Requirement ▸ Find each line in the listing below that contains the string "visible", and copy those lines out. Case counts.
*** Data provided Section Begins ***
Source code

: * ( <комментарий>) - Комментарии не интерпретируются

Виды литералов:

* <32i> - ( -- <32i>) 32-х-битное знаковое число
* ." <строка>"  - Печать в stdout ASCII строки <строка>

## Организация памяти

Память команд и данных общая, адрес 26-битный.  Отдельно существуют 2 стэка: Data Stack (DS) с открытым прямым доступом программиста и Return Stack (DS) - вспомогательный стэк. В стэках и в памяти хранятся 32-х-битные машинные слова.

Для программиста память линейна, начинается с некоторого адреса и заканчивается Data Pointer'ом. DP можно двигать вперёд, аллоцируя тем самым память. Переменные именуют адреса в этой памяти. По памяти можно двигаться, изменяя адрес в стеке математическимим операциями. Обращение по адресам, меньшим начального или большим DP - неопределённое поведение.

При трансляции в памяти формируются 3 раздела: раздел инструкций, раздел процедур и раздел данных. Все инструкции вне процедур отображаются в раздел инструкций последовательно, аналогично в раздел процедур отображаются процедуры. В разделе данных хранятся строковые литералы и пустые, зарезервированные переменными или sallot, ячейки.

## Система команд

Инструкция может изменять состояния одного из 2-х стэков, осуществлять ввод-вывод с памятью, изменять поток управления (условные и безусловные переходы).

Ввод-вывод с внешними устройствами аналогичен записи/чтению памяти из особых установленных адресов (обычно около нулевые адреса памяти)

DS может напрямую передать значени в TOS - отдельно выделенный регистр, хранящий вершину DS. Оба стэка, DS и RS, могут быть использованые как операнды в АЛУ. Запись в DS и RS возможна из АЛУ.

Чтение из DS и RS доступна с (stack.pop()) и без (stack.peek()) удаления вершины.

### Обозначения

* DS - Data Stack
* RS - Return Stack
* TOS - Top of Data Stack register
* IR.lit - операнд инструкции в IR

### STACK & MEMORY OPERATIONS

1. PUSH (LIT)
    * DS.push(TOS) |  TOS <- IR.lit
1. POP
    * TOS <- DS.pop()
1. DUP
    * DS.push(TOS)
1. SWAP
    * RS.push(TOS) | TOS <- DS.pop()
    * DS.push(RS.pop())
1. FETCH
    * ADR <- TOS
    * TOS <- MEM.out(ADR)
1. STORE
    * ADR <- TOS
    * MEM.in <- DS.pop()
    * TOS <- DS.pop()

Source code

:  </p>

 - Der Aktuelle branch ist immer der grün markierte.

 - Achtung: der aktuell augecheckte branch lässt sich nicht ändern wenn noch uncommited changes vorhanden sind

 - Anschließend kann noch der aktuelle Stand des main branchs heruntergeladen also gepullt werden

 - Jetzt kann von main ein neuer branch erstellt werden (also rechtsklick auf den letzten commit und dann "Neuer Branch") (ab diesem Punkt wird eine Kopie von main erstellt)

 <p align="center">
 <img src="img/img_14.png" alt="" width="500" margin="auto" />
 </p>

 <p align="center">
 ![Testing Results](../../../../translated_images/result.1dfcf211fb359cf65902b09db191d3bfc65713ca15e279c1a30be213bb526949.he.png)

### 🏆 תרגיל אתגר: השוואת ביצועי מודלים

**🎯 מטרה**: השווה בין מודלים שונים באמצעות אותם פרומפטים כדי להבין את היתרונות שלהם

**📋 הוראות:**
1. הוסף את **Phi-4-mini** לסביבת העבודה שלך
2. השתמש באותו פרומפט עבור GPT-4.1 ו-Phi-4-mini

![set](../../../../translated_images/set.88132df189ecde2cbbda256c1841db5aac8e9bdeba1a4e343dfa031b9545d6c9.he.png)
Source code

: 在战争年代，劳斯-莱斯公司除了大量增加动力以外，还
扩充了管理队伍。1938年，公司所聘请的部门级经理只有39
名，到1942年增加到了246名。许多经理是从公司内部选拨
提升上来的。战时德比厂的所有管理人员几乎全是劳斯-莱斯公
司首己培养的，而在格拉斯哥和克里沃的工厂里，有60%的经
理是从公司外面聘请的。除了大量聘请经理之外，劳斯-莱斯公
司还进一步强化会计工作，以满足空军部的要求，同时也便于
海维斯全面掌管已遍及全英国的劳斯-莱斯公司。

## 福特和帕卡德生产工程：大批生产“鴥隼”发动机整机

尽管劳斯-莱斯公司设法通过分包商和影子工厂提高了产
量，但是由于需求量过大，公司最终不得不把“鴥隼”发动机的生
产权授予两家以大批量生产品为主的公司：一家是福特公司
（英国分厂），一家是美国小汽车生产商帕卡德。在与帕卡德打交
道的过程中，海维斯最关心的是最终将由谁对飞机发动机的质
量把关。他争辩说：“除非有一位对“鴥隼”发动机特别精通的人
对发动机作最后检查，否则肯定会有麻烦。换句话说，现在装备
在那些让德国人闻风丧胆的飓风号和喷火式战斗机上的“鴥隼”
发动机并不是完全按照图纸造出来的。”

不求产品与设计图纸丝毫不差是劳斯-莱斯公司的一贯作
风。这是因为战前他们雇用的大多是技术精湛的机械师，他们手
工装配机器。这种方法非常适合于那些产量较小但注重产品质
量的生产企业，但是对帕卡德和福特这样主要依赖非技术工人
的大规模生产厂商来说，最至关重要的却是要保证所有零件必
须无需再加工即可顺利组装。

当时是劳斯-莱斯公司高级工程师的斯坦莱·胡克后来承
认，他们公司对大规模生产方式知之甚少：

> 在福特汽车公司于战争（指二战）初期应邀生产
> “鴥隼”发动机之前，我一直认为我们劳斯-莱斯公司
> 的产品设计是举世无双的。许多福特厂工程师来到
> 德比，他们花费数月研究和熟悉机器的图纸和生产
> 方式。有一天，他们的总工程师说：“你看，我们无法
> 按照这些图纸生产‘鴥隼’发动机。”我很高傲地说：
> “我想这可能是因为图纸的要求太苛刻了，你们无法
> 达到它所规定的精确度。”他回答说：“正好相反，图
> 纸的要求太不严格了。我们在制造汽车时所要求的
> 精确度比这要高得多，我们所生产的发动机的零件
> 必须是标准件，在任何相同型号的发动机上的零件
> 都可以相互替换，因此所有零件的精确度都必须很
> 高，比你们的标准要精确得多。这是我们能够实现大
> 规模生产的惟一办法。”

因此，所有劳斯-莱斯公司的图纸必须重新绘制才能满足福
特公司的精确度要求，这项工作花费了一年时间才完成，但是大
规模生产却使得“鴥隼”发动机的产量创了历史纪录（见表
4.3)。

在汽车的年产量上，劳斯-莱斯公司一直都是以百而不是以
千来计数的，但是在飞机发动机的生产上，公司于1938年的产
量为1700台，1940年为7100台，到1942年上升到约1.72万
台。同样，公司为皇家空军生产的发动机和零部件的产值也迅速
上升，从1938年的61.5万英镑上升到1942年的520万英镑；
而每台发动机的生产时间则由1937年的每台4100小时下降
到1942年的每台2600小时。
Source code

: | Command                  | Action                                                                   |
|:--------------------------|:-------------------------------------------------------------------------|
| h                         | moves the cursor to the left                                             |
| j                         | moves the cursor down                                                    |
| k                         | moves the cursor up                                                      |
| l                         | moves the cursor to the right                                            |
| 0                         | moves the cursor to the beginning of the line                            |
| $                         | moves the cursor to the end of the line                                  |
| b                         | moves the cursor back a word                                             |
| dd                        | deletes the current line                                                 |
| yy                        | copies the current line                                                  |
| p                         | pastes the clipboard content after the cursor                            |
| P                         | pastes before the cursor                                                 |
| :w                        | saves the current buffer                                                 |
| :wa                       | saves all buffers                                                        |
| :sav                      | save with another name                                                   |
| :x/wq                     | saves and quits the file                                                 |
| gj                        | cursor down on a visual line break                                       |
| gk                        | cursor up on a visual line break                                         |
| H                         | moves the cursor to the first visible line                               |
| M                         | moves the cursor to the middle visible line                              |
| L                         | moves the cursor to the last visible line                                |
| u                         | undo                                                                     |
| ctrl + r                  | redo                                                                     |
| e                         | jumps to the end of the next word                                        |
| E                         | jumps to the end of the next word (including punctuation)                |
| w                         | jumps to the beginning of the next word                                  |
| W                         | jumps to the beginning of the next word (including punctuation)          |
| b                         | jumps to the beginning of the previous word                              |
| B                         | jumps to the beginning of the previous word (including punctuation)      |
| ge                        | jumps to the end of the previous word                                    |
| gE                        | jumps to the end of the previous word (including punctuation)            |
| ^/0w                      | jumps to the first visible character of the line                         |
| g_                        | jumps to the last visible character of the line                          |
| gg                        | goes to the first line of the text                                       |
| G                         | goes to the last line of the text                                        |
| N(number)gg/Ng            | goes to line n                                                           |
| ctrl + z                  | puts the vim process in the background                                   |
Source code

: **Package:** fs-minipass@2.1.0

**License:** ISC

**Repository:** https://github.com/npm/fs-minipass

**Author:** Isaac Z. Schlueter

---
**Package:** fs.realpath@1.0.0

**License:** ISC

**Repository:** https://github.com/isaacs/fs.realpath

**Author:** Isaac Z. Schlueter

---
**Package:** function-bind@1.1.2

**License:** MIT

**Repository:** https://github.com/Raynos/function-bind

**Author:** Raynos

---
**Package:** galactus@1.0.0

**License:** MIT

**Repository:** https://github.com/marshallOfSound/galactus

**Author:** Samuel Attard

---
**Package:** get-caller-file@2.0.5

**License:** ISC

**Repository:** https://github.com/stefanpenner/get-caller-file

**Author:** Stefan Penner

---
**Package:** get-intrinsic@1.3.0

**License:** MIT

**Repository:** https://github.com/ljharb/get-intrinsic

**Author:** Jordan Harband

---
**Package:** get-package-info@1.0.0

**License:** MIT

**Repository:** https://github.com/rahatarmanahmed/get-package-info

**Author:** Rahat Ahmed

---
*** Data provided Section Ends ***
Solution to this problem ▸
| H                         | moves the cursor to the first visible line                               |
| M                         | moves the cursor to the middle visible line                              |
| L                         | moves the cursor to the last visible line                                |
| ^/0w                      | jumps to the first visible character of the line                         |
| g_                        | jumps to the last visible character of the line                          |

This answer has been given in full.